2. Sample size used for the test set and the data provenance (e.g. country of origin of the data, retrospective or prospective)

• Cannot be provided. The document mentions "product testing" but provides no details on sample sizes, types of tests (e.g., in-vitro, in-vivo), origins of data, or whether it was retrospective or prospective.

3. Number of experts used to establish the ground truth for the test set and the qualifications of those experts (e.g. radiologist with 10 years of experience)

• Not applicable for this type of device/submission. This question typically applies to AI/ML or diagnostic devices where human expert interpretation is used to establish a "ground truth" for evaluating algorithm performance. For bone cement, performance is usually assessed through objective physical, chemical, and biological tests, not expert consensus on image interpretation.

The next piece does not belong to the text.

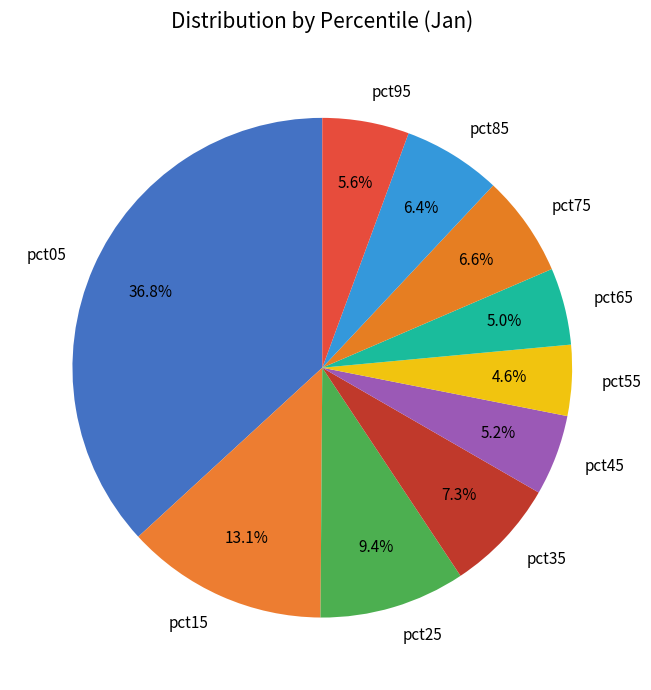

What is the ratio of the value at pct65 to the value at pct15?

0.4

4. Adjudication method (e.g. 2+1, 3+1, none) for the test set

• Not applicable. As above, this pertains to expert review and consensus, which is not described or typically used for evaluating the performance of bone cement.

5. If a multi reader multi case (MRMC) comparative effectiveness study was done, If so, what was the effect size of how much human readers improve with AI vs without AI assistance

• Not applicable. This question is specific to AI-assisted diagnostic or interpretation devices. The SmartSet GMV Endurance Gentamicin Bone Cement is a therapeutic material, not a diagnostic tool, and does not involve human readers interpreting cases or AI assistance in that context.

6. If a standalone (i.e. algorithm only without human-in-the-loop performance) was done

• Not applicable. This device is bone cement, it does not involve an algorithm.

7. The type of ground truth used (expert concensus, pathology, outcomes data, etc)

• Not explicitly stated, but inferred. For bone cement, "ground truth" would generally be established by:
  • Mechanical Engineering Standards: Established benchmarks for strength, fatigue, working time, setting time, etc.
  • Biocompatibility Standards: ISO standards for cytotoxicity, sensitization, irritation, etc.
  • Pharmacological Standards: For antibiotic release profile and efficacy, likely in-vitro elution studies.
  • These are based on scientific evidence and established testing methodologies, not typically "expert consensus" in the way it's used for diagnostic accuracy studies.

8. The sample size for the training set

• Not applicable. This device is not an AI/ML algorithm that requires a "training set."

9. How the ground truth for the training set was established

• Not applicable. As above, no training set for an algorithm is involved.

Conclusion:

The provided 510(k) summary is a high-level document stating intent and claiming substantial equivalence. It does not include the detailed technical reports, test protocols, specific acceptance criteria, or raw performance data that would be part of a full 510(k) submission. Therefore, it's impossible to fully answer your questions based only on this text. The FDA's letter simply confirms that the submitted information (which is not provided here) was sufficient to demonstrate substantial equivalence.